Former Executives Sue GM for Retirement Benefits Lost During 2009 Bankruptcy Reorganization

On Monday, attorneys representing more than 100 former GM executives filed a suit against the automaker in an effort to recover pension benefits they lost as the company underwent restructuring bankruptcy in 2009.

The lawsuit, which was filed in the U.S. District Court in Detroit, asked that the court require the automaker to pay interest on lost benefits to retired and former GM and Saturn executives, and to ensure that all future retiree benefits will be paid.

The former executives represented in the suit include the former president of GM Latin America, Africa and Middle East, Richard Nerod and former head of Saturn, Don Hudler.

In a statement, GM said, “Sacrifices were made by every stakeholder, including former executives, to create a foundation upon which the new GM can thrive. We have not been served with the complaint, but these former executives previously requested that the administrator of the executive retirement plan review their entitlement to certain benefits.”

The automaker went on to say, “The administrator denied their claim after thoroughly reviewing the matter. We are confident that the plan administrator properly considered and denied their claim.”
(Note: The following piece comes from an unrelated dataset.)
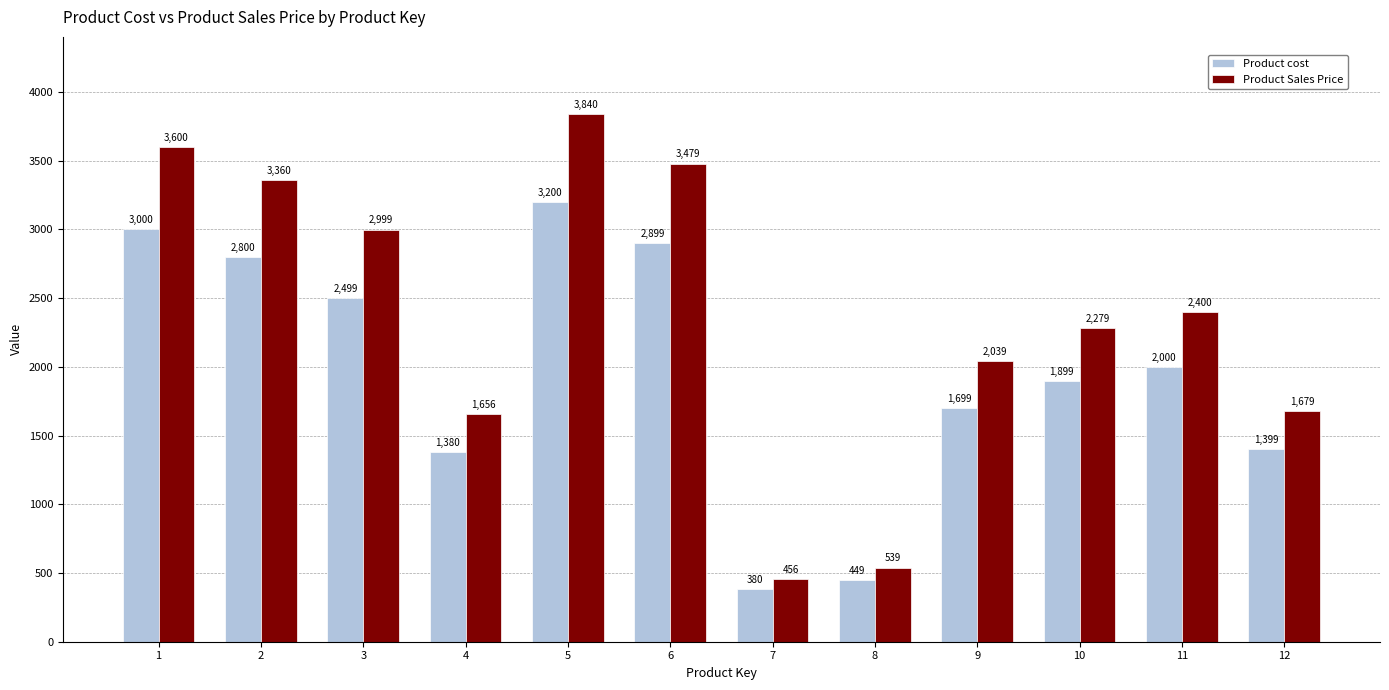

The value of Product Sales Price at 8 is 538.8. True or false?

True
As part of General Motors’ 2009 bankruptcy reorganization, former employees with annual pensions of more than $100,000 lost up to two-thirds of their benefits according to a story in The Detroit News. Former GM CEO Rick Wagoner saw his pension cut from about $20 million to about $8.5 million.

By terminating a portion of the Supplemental Employee Retiree Plan, GM reportedly saved $221 million.
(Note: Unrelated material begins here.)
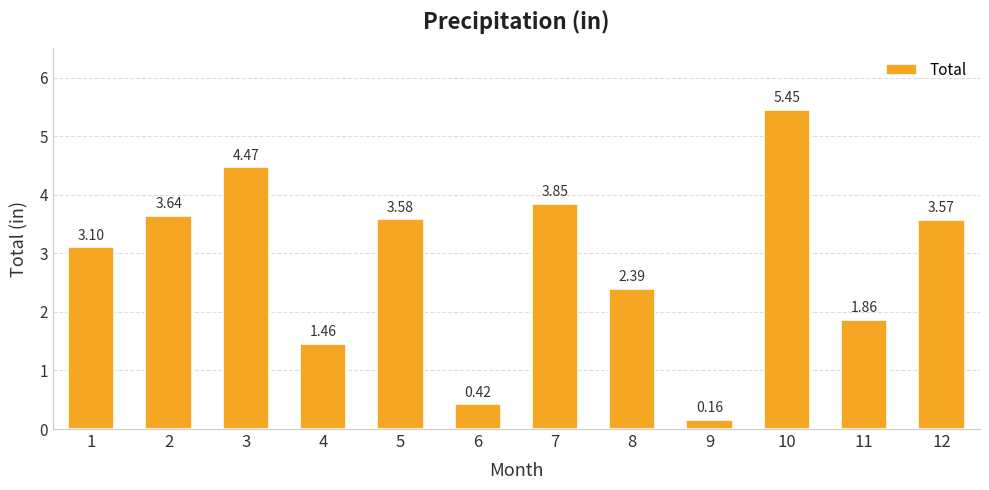

Which category has the highest value across all series?

10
In federal filings for last year’s public offering, GM claimed it had saved $4.6 billion by cutting retiree health care and pension benefits as it underwent bankruptcy reorganization.

The lawsuit filed last Monday by attorneys Brian Koncius and Kathleen Bogas claims that GM retirees first challenged the reduction in benefits in November of last year. The plaintiffs argued that the benefits being offered by GM were “substantially less” that what the automaker should have offered them.

The automaker failed to respond within the required 60 days which prompted the filing of an appeal with the automaker’s Executive Compensation Committee. That appeal was reportedly denied by the administrator of GM’s retirement plans, Janice Uhlig.

Last September, more than 450 Chrysler executives filed suit against Cerberus Capital Management and Daimler AG, claiming losses of about $100 million in supplemental pension benefits when the automaker underwent bankruptcy reorganization in 2009. Former Chrysler chairman Lee Iacocca was named as one of the plaintiffs in the class-action suit.